RECORDS SHOWN:
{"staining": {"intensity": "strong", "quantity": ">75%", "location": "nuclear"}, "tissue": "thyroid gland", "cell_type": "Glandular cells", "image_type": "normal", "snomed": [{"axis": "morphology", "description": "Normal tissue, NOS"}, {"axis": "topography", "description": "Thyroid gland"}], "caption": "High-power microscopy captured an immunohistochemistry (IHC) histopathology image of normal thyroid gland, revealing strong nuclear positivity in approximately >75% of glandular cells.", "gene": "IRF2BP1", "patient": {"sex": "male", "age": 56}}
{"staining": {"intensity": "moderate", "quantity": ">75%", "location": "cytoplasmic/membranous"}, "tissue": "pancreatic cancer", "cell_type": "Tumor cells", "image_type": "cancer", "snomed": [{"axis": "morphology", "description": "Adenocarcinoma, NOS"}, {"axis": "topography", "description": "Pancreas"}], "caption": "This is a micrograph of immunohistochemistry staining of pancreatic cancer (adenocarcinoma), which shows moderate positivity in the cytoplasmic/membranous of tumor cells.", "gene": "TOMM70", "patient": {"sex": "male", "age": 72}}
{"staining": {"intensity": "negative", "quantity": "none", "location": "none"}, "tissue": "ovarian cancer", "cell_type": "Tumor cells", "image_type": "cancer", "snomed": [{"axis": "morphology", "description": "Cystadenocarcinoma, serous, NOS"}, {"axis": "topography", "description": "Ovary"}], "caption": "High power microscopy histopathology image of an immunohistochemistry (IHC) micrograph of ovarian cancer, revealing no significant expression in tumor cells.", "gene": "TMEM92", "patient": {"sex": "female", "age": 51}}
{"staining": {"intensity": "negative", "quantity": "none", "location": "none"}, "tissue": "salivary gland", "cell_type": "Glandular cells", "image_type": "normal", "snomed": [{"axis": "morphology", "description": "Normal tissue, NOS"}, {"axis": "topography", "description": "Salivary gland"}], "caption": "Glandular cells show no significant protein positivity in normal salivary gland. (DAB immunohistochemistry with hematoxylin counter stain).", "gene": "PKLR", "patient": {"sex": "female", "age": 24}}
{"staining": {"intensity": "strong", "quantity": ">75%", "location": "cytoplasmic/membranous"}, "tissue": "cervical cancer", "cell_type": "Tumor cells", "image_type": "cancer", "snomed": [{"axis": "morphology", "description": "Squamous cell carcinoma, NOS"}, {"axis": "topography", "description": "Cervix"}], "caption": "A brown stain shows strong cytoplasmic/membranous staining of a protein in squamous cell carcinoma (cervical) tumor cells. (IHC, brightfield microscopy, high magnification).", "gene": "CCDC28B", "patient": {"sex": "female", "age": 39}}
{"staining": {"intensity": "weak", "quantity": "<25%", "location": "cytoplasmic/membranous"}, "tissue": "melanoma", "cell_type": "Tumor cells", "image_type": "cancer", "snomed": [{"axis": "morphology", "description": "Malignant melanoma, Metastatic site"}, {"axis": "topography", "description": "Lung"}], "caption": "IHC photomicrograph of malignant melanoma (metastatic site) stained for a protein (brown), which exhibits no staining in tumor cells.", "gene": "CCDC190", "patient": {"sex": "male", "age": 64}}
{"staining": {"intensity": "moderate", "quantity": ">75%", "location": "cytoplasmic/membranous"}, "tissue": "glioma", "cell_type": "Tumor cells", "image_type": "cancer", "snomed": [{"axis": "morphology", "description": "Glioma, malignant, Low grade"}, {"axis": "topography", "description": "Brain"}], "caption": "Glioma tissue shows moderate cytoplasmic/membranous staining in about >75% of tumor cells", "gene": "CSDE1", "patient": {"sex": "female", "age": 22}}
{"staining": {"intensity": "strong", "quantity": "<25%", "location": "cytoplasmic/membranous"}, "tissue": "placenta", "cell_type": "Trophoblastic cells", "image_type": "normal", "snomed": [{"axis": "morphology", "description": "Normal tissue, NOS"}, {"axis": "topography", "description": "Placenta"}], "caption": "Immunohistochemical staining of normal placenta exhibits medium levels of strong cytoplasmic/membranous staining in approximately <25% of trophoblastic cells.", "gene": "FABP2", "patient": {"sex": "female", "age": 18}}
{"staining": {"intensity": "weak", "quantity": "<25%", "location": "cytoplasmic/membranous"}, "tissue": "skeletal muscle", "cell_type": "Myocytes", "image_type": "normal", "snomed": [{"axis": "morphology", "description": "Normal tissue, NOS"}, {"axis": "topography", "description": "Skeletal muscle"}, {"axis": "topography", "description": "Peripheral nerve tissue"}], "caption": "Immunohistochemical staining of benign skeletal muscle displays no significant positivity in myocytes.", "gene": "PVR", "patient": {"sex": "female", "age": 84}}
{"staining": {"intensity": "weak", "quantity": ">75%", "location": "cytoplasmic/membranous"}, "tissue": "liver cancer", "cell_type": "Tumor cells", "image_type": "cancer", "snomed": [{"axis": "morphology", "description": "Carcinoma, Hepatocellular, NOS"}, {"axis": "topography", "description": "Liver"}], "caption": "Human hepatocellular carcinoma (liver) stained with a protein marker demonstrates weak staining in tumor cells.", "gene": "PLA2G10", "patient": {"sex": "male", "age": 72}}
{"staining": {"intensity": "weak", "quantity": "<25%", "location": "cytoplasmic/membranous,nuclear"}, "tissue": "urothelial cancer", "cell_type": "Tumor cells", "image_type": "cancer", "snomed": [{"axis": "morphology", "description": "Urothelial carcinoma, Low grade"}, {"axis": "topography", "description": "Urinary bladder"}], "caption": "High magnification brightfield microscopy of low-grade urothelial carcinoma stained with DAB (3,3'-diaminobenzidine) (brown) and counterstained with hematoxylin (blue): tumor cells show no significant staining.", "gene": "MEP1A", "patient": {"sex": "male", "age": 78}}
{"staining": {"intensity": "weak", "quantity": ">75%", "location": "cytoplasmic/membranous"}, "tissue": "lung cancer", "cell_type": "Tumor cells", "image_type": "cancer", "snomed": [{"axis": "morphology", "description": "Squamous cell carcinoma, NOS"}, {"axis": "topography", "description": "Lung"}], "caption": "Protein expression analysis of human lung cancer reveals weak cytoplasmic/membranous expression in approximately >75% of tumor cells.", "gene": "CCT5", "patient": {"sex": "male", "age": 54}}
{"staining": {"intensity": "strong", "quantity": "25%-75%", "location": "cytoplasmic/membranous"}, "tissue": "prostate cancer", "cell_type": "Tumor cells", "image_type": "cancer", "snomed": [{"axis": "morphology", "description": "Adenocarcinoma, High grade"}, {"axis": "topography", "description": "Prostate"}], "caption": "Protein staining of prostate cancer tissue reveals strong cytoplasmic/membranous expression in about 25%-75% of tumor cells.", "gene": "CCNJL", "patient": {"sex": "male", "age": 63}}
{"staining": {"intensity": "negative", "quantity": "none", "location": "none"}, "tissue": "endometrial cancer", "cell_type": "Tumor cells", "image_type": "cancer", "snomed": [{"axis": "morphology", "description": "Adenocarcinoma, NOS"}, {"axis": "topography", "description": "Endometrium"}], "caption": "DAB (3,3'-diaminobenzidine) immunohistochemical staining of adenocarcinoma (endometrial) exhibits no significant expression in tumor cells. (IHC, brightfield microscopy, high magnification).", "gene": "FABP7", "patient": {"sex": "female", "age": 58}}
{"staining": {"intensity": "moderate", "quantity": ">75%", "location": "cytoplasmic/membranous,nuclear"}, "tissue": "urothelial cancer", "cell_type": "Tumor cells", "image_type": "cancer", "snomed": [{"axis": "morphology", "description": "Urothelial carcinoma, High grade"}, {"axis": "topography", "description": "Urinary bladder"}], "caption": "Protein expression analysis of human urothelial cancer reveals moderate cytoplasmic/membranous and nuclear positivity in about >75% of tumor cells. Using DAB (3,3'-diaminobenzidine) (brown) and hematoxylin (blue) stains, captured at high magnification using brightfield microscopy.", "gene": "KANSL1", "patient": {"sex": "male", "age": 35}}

TASK OBJECTIVE: Going through the records above, state how many lines include the word "gland", and give no other text.

ANSWER SPACE: 2